WHAT YOU HAVE TO DO » From the data below, copy each line that includes the word "subject".

THE DATA »
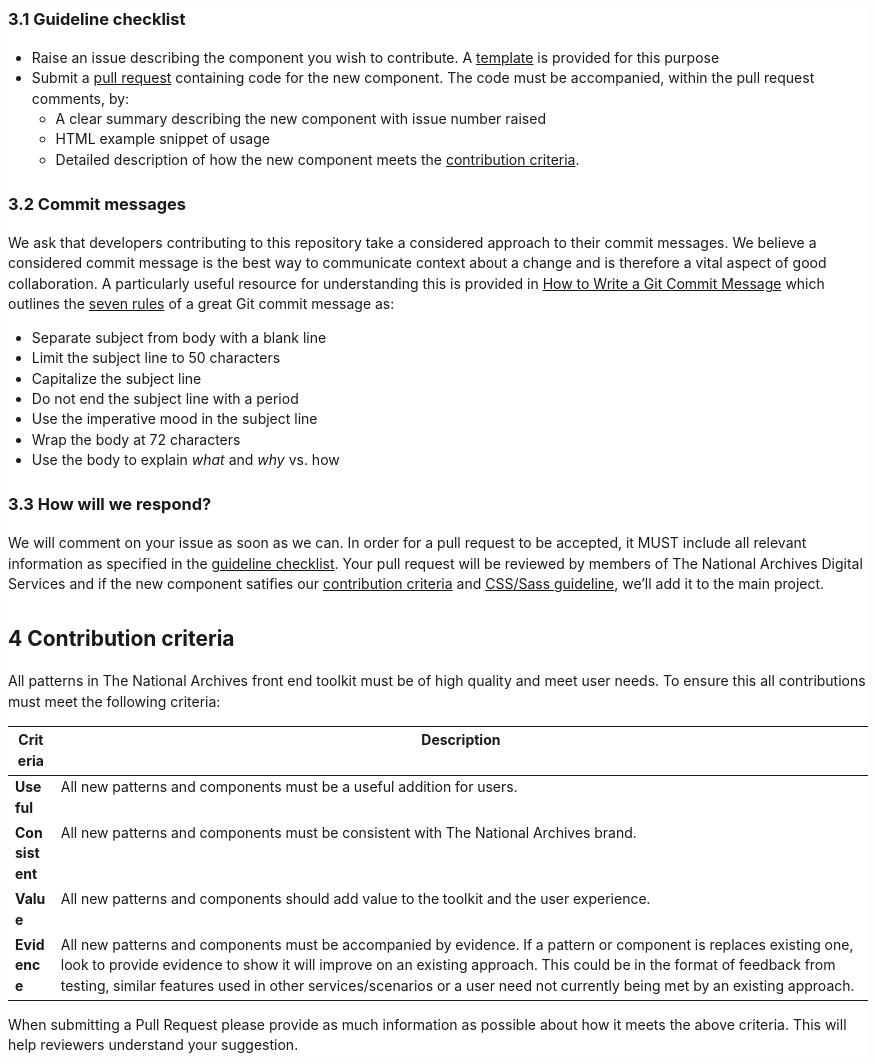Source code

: ### 3.1 Guideline checklist

- Raise an issue describing the component you wish to contribute. A [template](https://github.com/nationalarchives/tna-frontend-toolkit/issues/new?assignees=gtvj&labels=enhancement&template=new-component-for-the-national-archives-front-end-toolkit.md&title=) is provided for this purpose
- Submit a [pull request](https://help.github.com/en/articles/about-pull-requests) containing code for the new component. The code must be accompanied, within the pull request comments, by:
  - A clear summary describing the new component with issue number raised
  - HTML example snippet of usage
  - Detailed description of how the new component meets the [contribution criteria](#4-contribution-criteria).

### 3.2 Commit messages

We ask that developers contributing to this repository take a considered approach to their commit messages. We believe a considered commit message is the best way to communicate context about a change and is therefore a vital aspect of good collaboration. A particularly useful resource for understanding this is provided in [How to Write a Git Commit Message](https://chris.beams.io/posts/git-commit/) which outlines the [seven rules](https://chris.beams.io/posts/git-commit/#seven-rules) of a great Git commit message as:

- Separate subject from body with a blank line
- Limit the subject line to 50 characters
- Capitalize the subject line
- Do not end the subject line with a period
- Use the imperative mood in the subject line
- Wrap the body at 72 characters
- Use the body to explain _what_ and _why_ vs. how

### 3.3 How will we respond?

We will comment on your issue as soon as we can. In order for a pull request to be accepted, it MUST include all relevant information as specified in the [guideline checklist](#31-guideline-checklist). Your pull request will be reviewed by members of The National Archives Digital Services and if the new component satifies our [contribution criteria](#4-contribution-criteria) and [CSS/Sass guideline](#5-css-style-guide), we’ll add it to the main project.

## 4 Contribution criteria

All patterns in The National Archives front end toolkit must be of high quality and meet user needs. To ensure this all contributions must meet the following criteria:

| Criteria       | Description                                                                                                                                                                                                                                                                                                                                                            |
| -------------- | ---------------------------------------------------------------------------------------------------------------------------------------------------------------------------------------------------------------------------------------------------------------------------------------------------------------------------------------------------------------------- |
| **Useful**     | All new patterns and components must be a useful addition for users.                                                                                                                                                                                                                                                                                                   |
| **Consistent** | All new patterns and components must be consistent with The National Archives brand.                                                                                                                                                                                                                                                                                   |
| **Value**      | All new patterns and components should add value to the toolkit and the user experience.                                                                                                                                                                                                                                                                               |
| **Evidence**   | All new patterns and components must be accompanied by evidence. If a pattern or component is replaces existing one, look to provide evidence to show it will improve on an existing approach. This could be in the format of feedback from testing, similar features used in other services/scenarios or a user need not currently being met by an existing approach. |

When submitting a Pull Request please provide as much information as possible about how it meets the above criteria. This will help reviewers understand your suggestion.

SOLUTION TO THE PROBLEM »
- Separate subject from body with a blank line
- Limit the subject line to 50 characters
- Capitalize the subject line
- Do not end the subject line with a period
- Use the imperative mood in the subject line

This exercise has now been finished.